'''
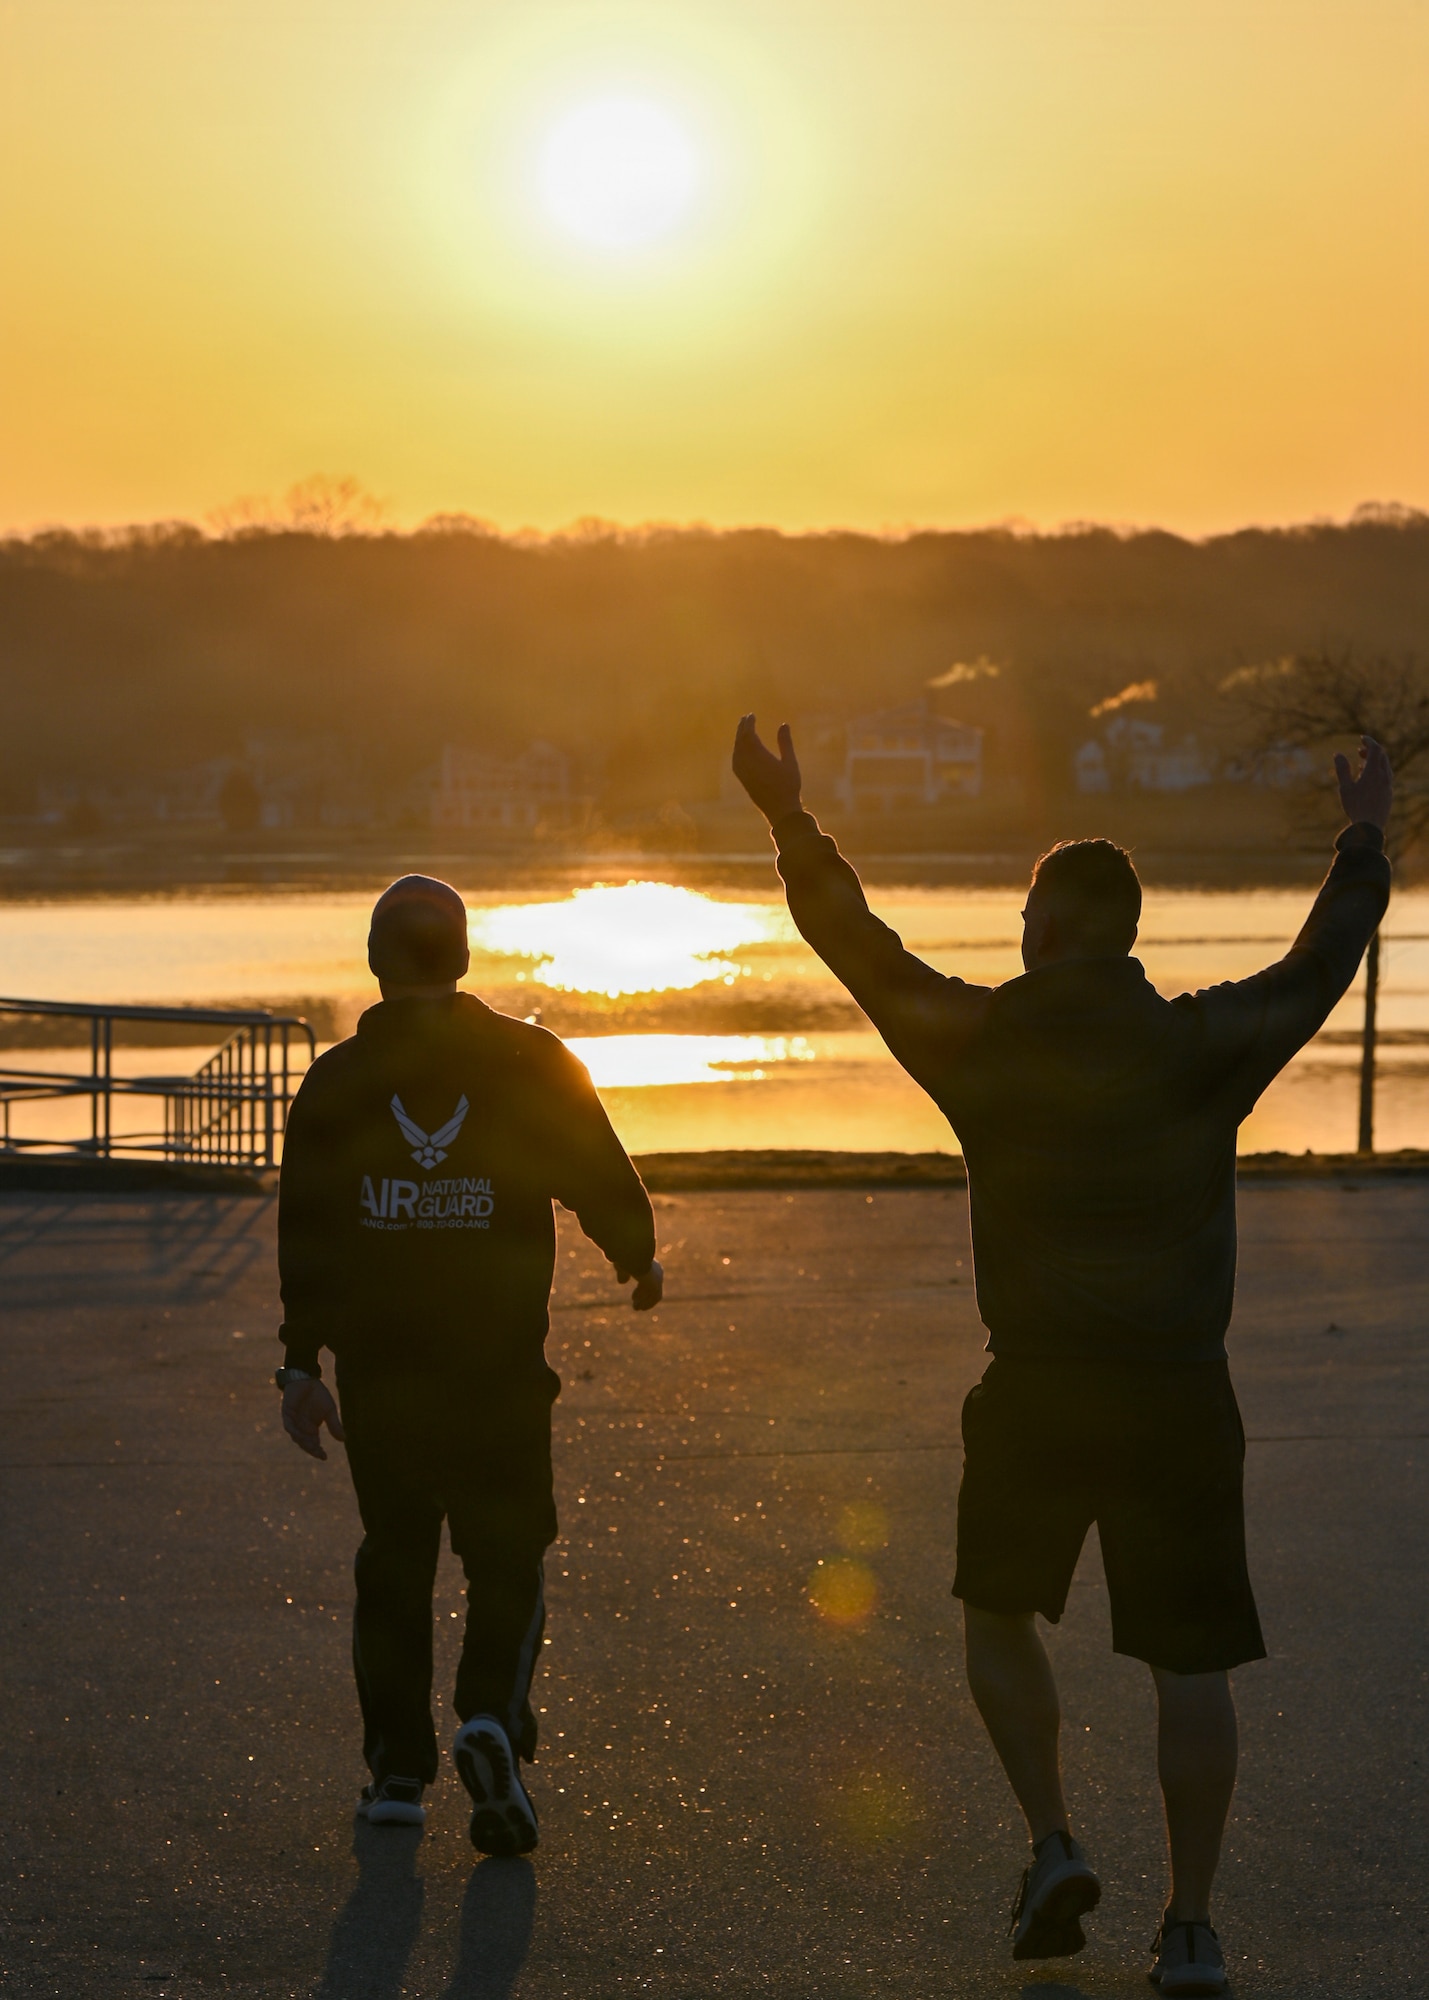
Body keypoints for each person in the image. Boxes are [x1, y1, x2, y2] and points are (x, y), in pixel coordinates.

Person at [732, 716, 1392, 1995]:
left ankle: (1049, 1840)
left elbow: (856, 948)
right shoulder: (1204, 1045)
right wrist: (1361, 833)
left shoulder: (981, 1043)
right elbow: (1324, 959)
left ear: (1042, 925)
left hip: (1035, 1385)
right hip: (1178, 1394)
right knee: (1187, 1665)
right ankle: (1190, 1928)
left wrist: (786, 820)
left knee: (993, 1613)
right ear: (1128, 932)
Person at [275, 874, 662, 1851]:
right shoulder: (530, 1062)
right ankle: (489, 1715)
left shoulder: (335, 1083)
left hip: (383, 1373)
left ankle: (397, 1774)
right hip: (496, 1369)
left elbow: (307, 1231)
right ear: (461, 956)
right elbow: (593, 1163)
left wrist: (297, 1362)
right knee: (508, 1553)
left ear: (375, 958)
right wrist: (635, 1251)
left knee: (394, 1565)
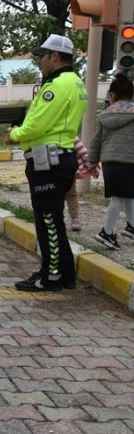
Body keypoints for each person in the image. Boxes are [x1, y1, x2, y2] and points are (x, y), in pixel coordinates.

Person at [8, 34, 86, 292]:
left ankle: (50, 276)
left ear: (54, 56)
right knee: (55, 219)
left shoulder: (56, 86)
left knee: (48, 221)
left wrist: (15, 134)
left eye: (41, 56)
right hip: (61, 156)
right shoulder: (76, 82)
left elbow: (36, 124)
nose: (39, 61)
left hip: (48, 160)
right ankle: (66, 273)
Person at [89, 73, 134, 250]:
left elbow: (96, 140)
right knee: (118, 197)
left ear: (111, 95)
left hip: (110, 161)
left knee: (128, 195)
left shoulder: (105, 115)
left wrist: (92, 161)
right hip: (130, 160)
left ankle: (131, 226)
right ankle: (106, 232)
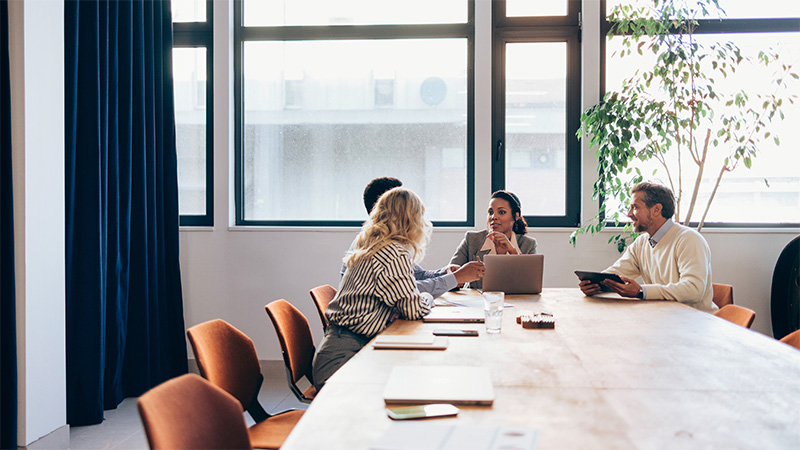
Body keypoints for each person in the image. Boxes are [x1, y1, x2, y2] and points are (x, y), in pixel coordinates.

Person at [313, 187, 435, 390]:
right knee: (414, 382)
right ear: (412, 220)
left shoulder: (372, 244)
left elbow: (397, 301)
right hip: (343, 363)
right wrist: (427, 296)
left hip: (341, 350)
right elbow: (414, 309)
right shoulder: (393, 253)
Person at [578, 182, 716, 312]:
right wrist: (596, 285)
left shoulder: (688, 239)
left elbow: (693, 290)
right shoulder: (642, 242)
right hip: (663, 319)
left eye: (635, 207)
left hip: (695, 323)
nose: (629, 214)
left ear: (656, 210)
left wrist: (641, 291)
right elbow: (615, 275)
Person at [341, 177, 484, 297]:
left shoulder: (387, 241)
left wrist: (445, 272)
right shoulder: (378, 246)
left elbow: (418, 275)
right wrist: (455, 278)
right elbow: (409, 290)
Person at [449, 190, 538, 290]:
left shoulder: (528, 244)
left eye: (501, 212)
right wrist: (456, 275)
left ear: (516, 216)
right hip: (477, 301)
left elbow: (529, 285)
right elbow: (450, 275)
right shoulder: (472, 239)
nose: (494, 217)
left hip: (515, 302)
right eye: (490, 212)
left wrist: (512, 251)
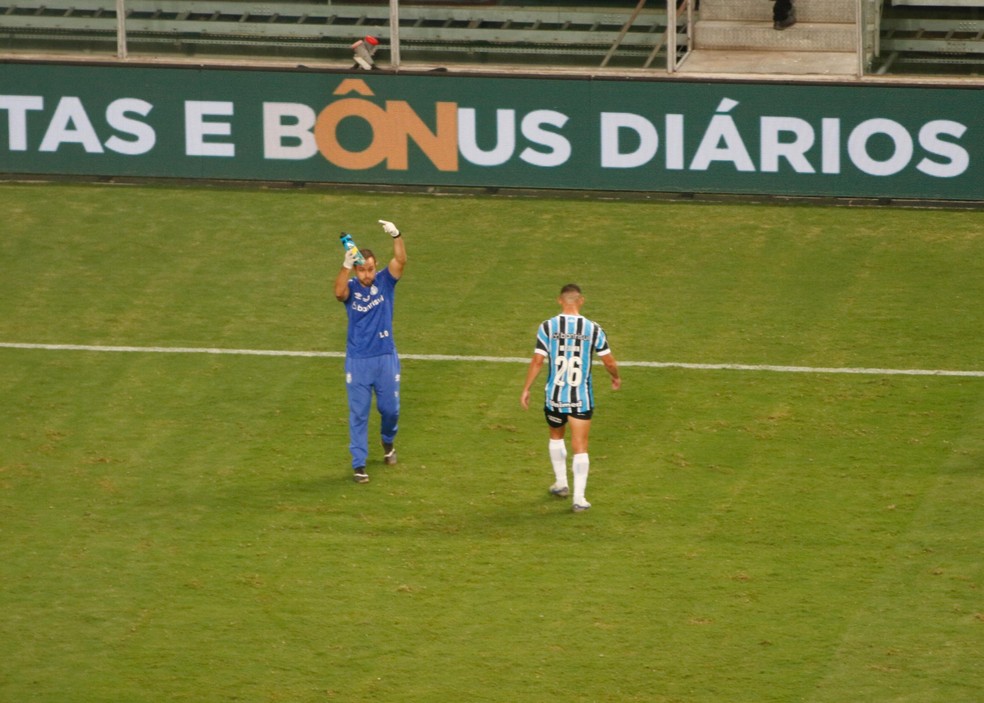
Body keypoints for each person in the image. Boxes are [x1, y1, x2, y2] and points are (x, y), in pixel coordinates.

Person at [520, 284, 621, 512]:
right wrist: (615, 377)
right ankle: (579, 499)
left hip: (554, 396)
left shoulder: (547, 326)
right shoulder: (593, 328)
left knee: (556, 436)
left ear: (559, 300)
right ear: (581, 300)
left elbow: (537, 360)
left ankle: (561, 483)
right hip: (580, 398)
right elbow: (609, 361)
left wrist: (526, 388)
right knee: (580, 446)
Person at [334, 219, 406, 483]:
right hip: (359, 362)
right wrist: (344, 264)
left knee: (391, 410)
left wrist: (396, 235)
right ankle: (359, 464)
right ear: (356, 270)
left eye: (371, 269)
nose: (367, 274)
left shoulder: (385, 282)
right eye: (362, 270)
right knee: (359, 413)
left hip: (385, 357)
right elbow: (338, 292)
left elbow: (400, 262)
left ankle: (388, 442)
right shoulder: (351, 288)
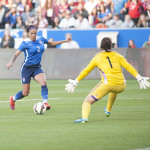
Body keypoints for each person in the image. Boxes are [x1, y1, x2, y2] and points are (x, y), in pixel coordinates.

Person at [65, 37, 150, 123]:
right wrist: (139, 77)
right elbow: (129, 66)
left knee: (87, 101)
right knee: (112, 86)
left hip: (108, 85)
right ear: (111, 46)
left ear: (101, 46)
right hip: (122, 85)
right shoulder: (118, 55)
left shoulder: (97, 57)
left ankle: (84, 118)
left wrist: (76, 81)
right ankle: (108, 110)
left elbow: (86, 71)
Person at [6, 25, 71, 110]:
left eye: (35, 33)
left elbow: (51, 43)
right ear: (28, 34)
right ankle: (13, 99)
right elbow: (16, 54)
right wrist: (11, 62)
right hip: (26, 69)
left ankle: (45, 103)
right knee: (25, 93)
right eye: (31, 33)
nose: (33, 35)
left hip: (36, 68)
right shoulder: (25, 43)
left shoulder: (41, 39)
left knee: (43, 82)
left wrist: (65, 41)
'''
__Problem statement__.
All the lines above are to be reproduced exactly, except the pictures.

__Solved exercise__.
Body keypoints for each person in the image. Boxes are [x1, y1, x2, y2] and points are (x, y), in pixel coordinates.

Person at [732, 716, 1392, 1995]:
left ankle: (1049, 1840)
left elbow: (856, 948)
right shoulder: (1204, 1045)
right wrist: (1361, 833)
left shoulder: (981, 1043)
right elbow: (1324, 959)
left ear: (1042, 925)
left hip: (1035, 1385)
right hip: (1178, 1394)
right knee: (1187, 1665)
right ankle: (1190, 1928)
left wrist: (786, 820)
left knee: (993, 1613)
right ear: (1128, 932)
Person at [275, 874, 662, 1851]:
right shoulder: (530, 1062)
right ankle: (489, 1715)
left shoulder: (335, 1083)
left hip: (383, 1373)
left ankle: (397, 1774)
right hip: (496, 1369)
left elbow: (307, 1231)
right ear: (461, 956)
right elbow: (593, 1163)
left wrist: (297, 1362)
right knee: (508, 1553)
left ear: (375, 958)
right wrist: (635, 1251)
left knee: (394, 1565)
Body keypoints for each person in the image. Boxes are [x1, y1, x2, y2] and points are (x, y), in pixel coordinates.

Person at [8, 34, 86, 292]:
left ankle: (50, 276)
left ear: (54, 56)
right knee: (55, 219)
left shoulder: (56, 86)
left knee: (48, 221)
left wrist: (15, 134)
left eye: (41, 56)
right hip: (61, 156)
right shoulder: (76, 82)
left elbow: (36, 124)
nose: (39, 61)
left hip: (48, 160)
right ankle: (66, 273)
Person at [89, 73, 134, 250]:
left elbow: (96, 140)
right knee: (118, 197)
left ear: (111, 95)
left hip: (110, 161)
left knee: (128, 195)
left shoulder: (105, 115)
left wrist: (92, 161)
right hip: (130, 160)
left ankle: (131, 226)
right ankle: (106, 232)
Body keypoints for each person in the image. Boxes are [x1, y1, x2, y2] and points are (x, y), in pixel coordinates.

Person at [313, 187, 435, 390]:
right knee: (414, 382)
right ear: (412, 220)
left shoulder: (372, 244)
left elbow: (397, 301)
right hip: (343, 363)
right wrist: (427, 296)
left hip: (341, 350)
right elbow: (414, 309)
right shoulder: (393, 253)
Person at [578, 182, 716, 312]:
right wrist: (596, 285)
left shoulder: (688, 239)
left elbow: (693, 290)
right shoulder: (642, 242)
right hip: (663, 319)
left eye: (635, 207)
left hip: (695, 323)
nose: (629, 214)
left ear: (656, 210)
left wrist: (641, 291)
right elbow: (615, 275)
Person at [341, 177, 484, 297]:
left shoulder: (387, 241)
left wrist: (445, 272)
right shoulder: (378, 246)
left elbow: (418, 275)
right wrist: (455, 278)
right elbow: (409, 290)
Person at [449, 190, 538, 290]:
left shoulder: (528, 244)
left eye: (501, 212)
right wrist: (456, 275)
left ear: (516, 216)
right hip: (477, 301)
left elbow: (529, 285)
right elbow: (450, 275)
right shoulder: (472, 239)
nose: (494, 217)
left hip: (515, 302)
right eye: (490, 212)
left wrist: (512, 251)
Body keypoints for each person in the image. Boxes are [x1, y1, x2, y2] and points are (x, y), in pixel coordinates.

Person at [520, 284, 621, 512]:
right wrist: (615, 377)
right ankle: (579, 499)
left hip: (554, 396)
left shoulder: (547, 326)
right shoulder: (593, 328)
left knee: (556, 436)
left ear: (559, 300)
right ear: (581, 300)
left elbow: (537, 360)
left ankle: (561, 483)
right hip: (580, 398)
right elbow: (609, 361)
left wrist: (526, 388)
right knee: (580, 446)
Person at [334, 219, 406, 483]:
right hip: (359, 362)
right wrist: (344, 264)
left knee: (391, 410)
left wrist: (396, 235)
right ankle: (359, 464)
right ear: (356, 270)
left eye: (371, 269)
nose: (367, 274)
left shoulder: (385, 282)
right eye: (362, 270)
right knee: (359, 413)
left hip: (385, 357)
right elbow: (338, 292)
left elbow: (400, 262)
left ankle: (388, 442)
right shoulder: (351, 288)
Body keypoints for each person in the image. Boxes are [x1, y1, x2, y2] and points are (x, y), in pixel coordinates.

Person at [65, 37, 150, 123]:
right wrist: (139, 77)
right elbow: (129, 66)
left knee: (87, 101)
right knee: (112, 86)
left hip: (108, 85)
right ear: (111, 46)
left ear: (101, 46)
right hip: (122, 85)
right shoulder: (118, 55)
left shoulder: (97, 57)
left ankle: (84, 118)
left wrist: (76, 81)
right ankle: (108, 110)
left elbow: (86, 71)
Person at [6, 25, 71, 110]:
left eye: (35, 33)
left elbow: (51, 43)
right ear: (28, 34)
right ankle: (13, 99)
right elbow: (16, 54)
right wrist: (11, 62)
right hip: (26, 69)
left ankle: (45, 103)
right knee: (25, 93)
right eye: (31, 33)
nose: (33, 35)
left hip: (36, 68)
right shoulder: (25, 43)
left shoulder: (41, 39)
left knee: (43, 82)
left wrist: (65, 41)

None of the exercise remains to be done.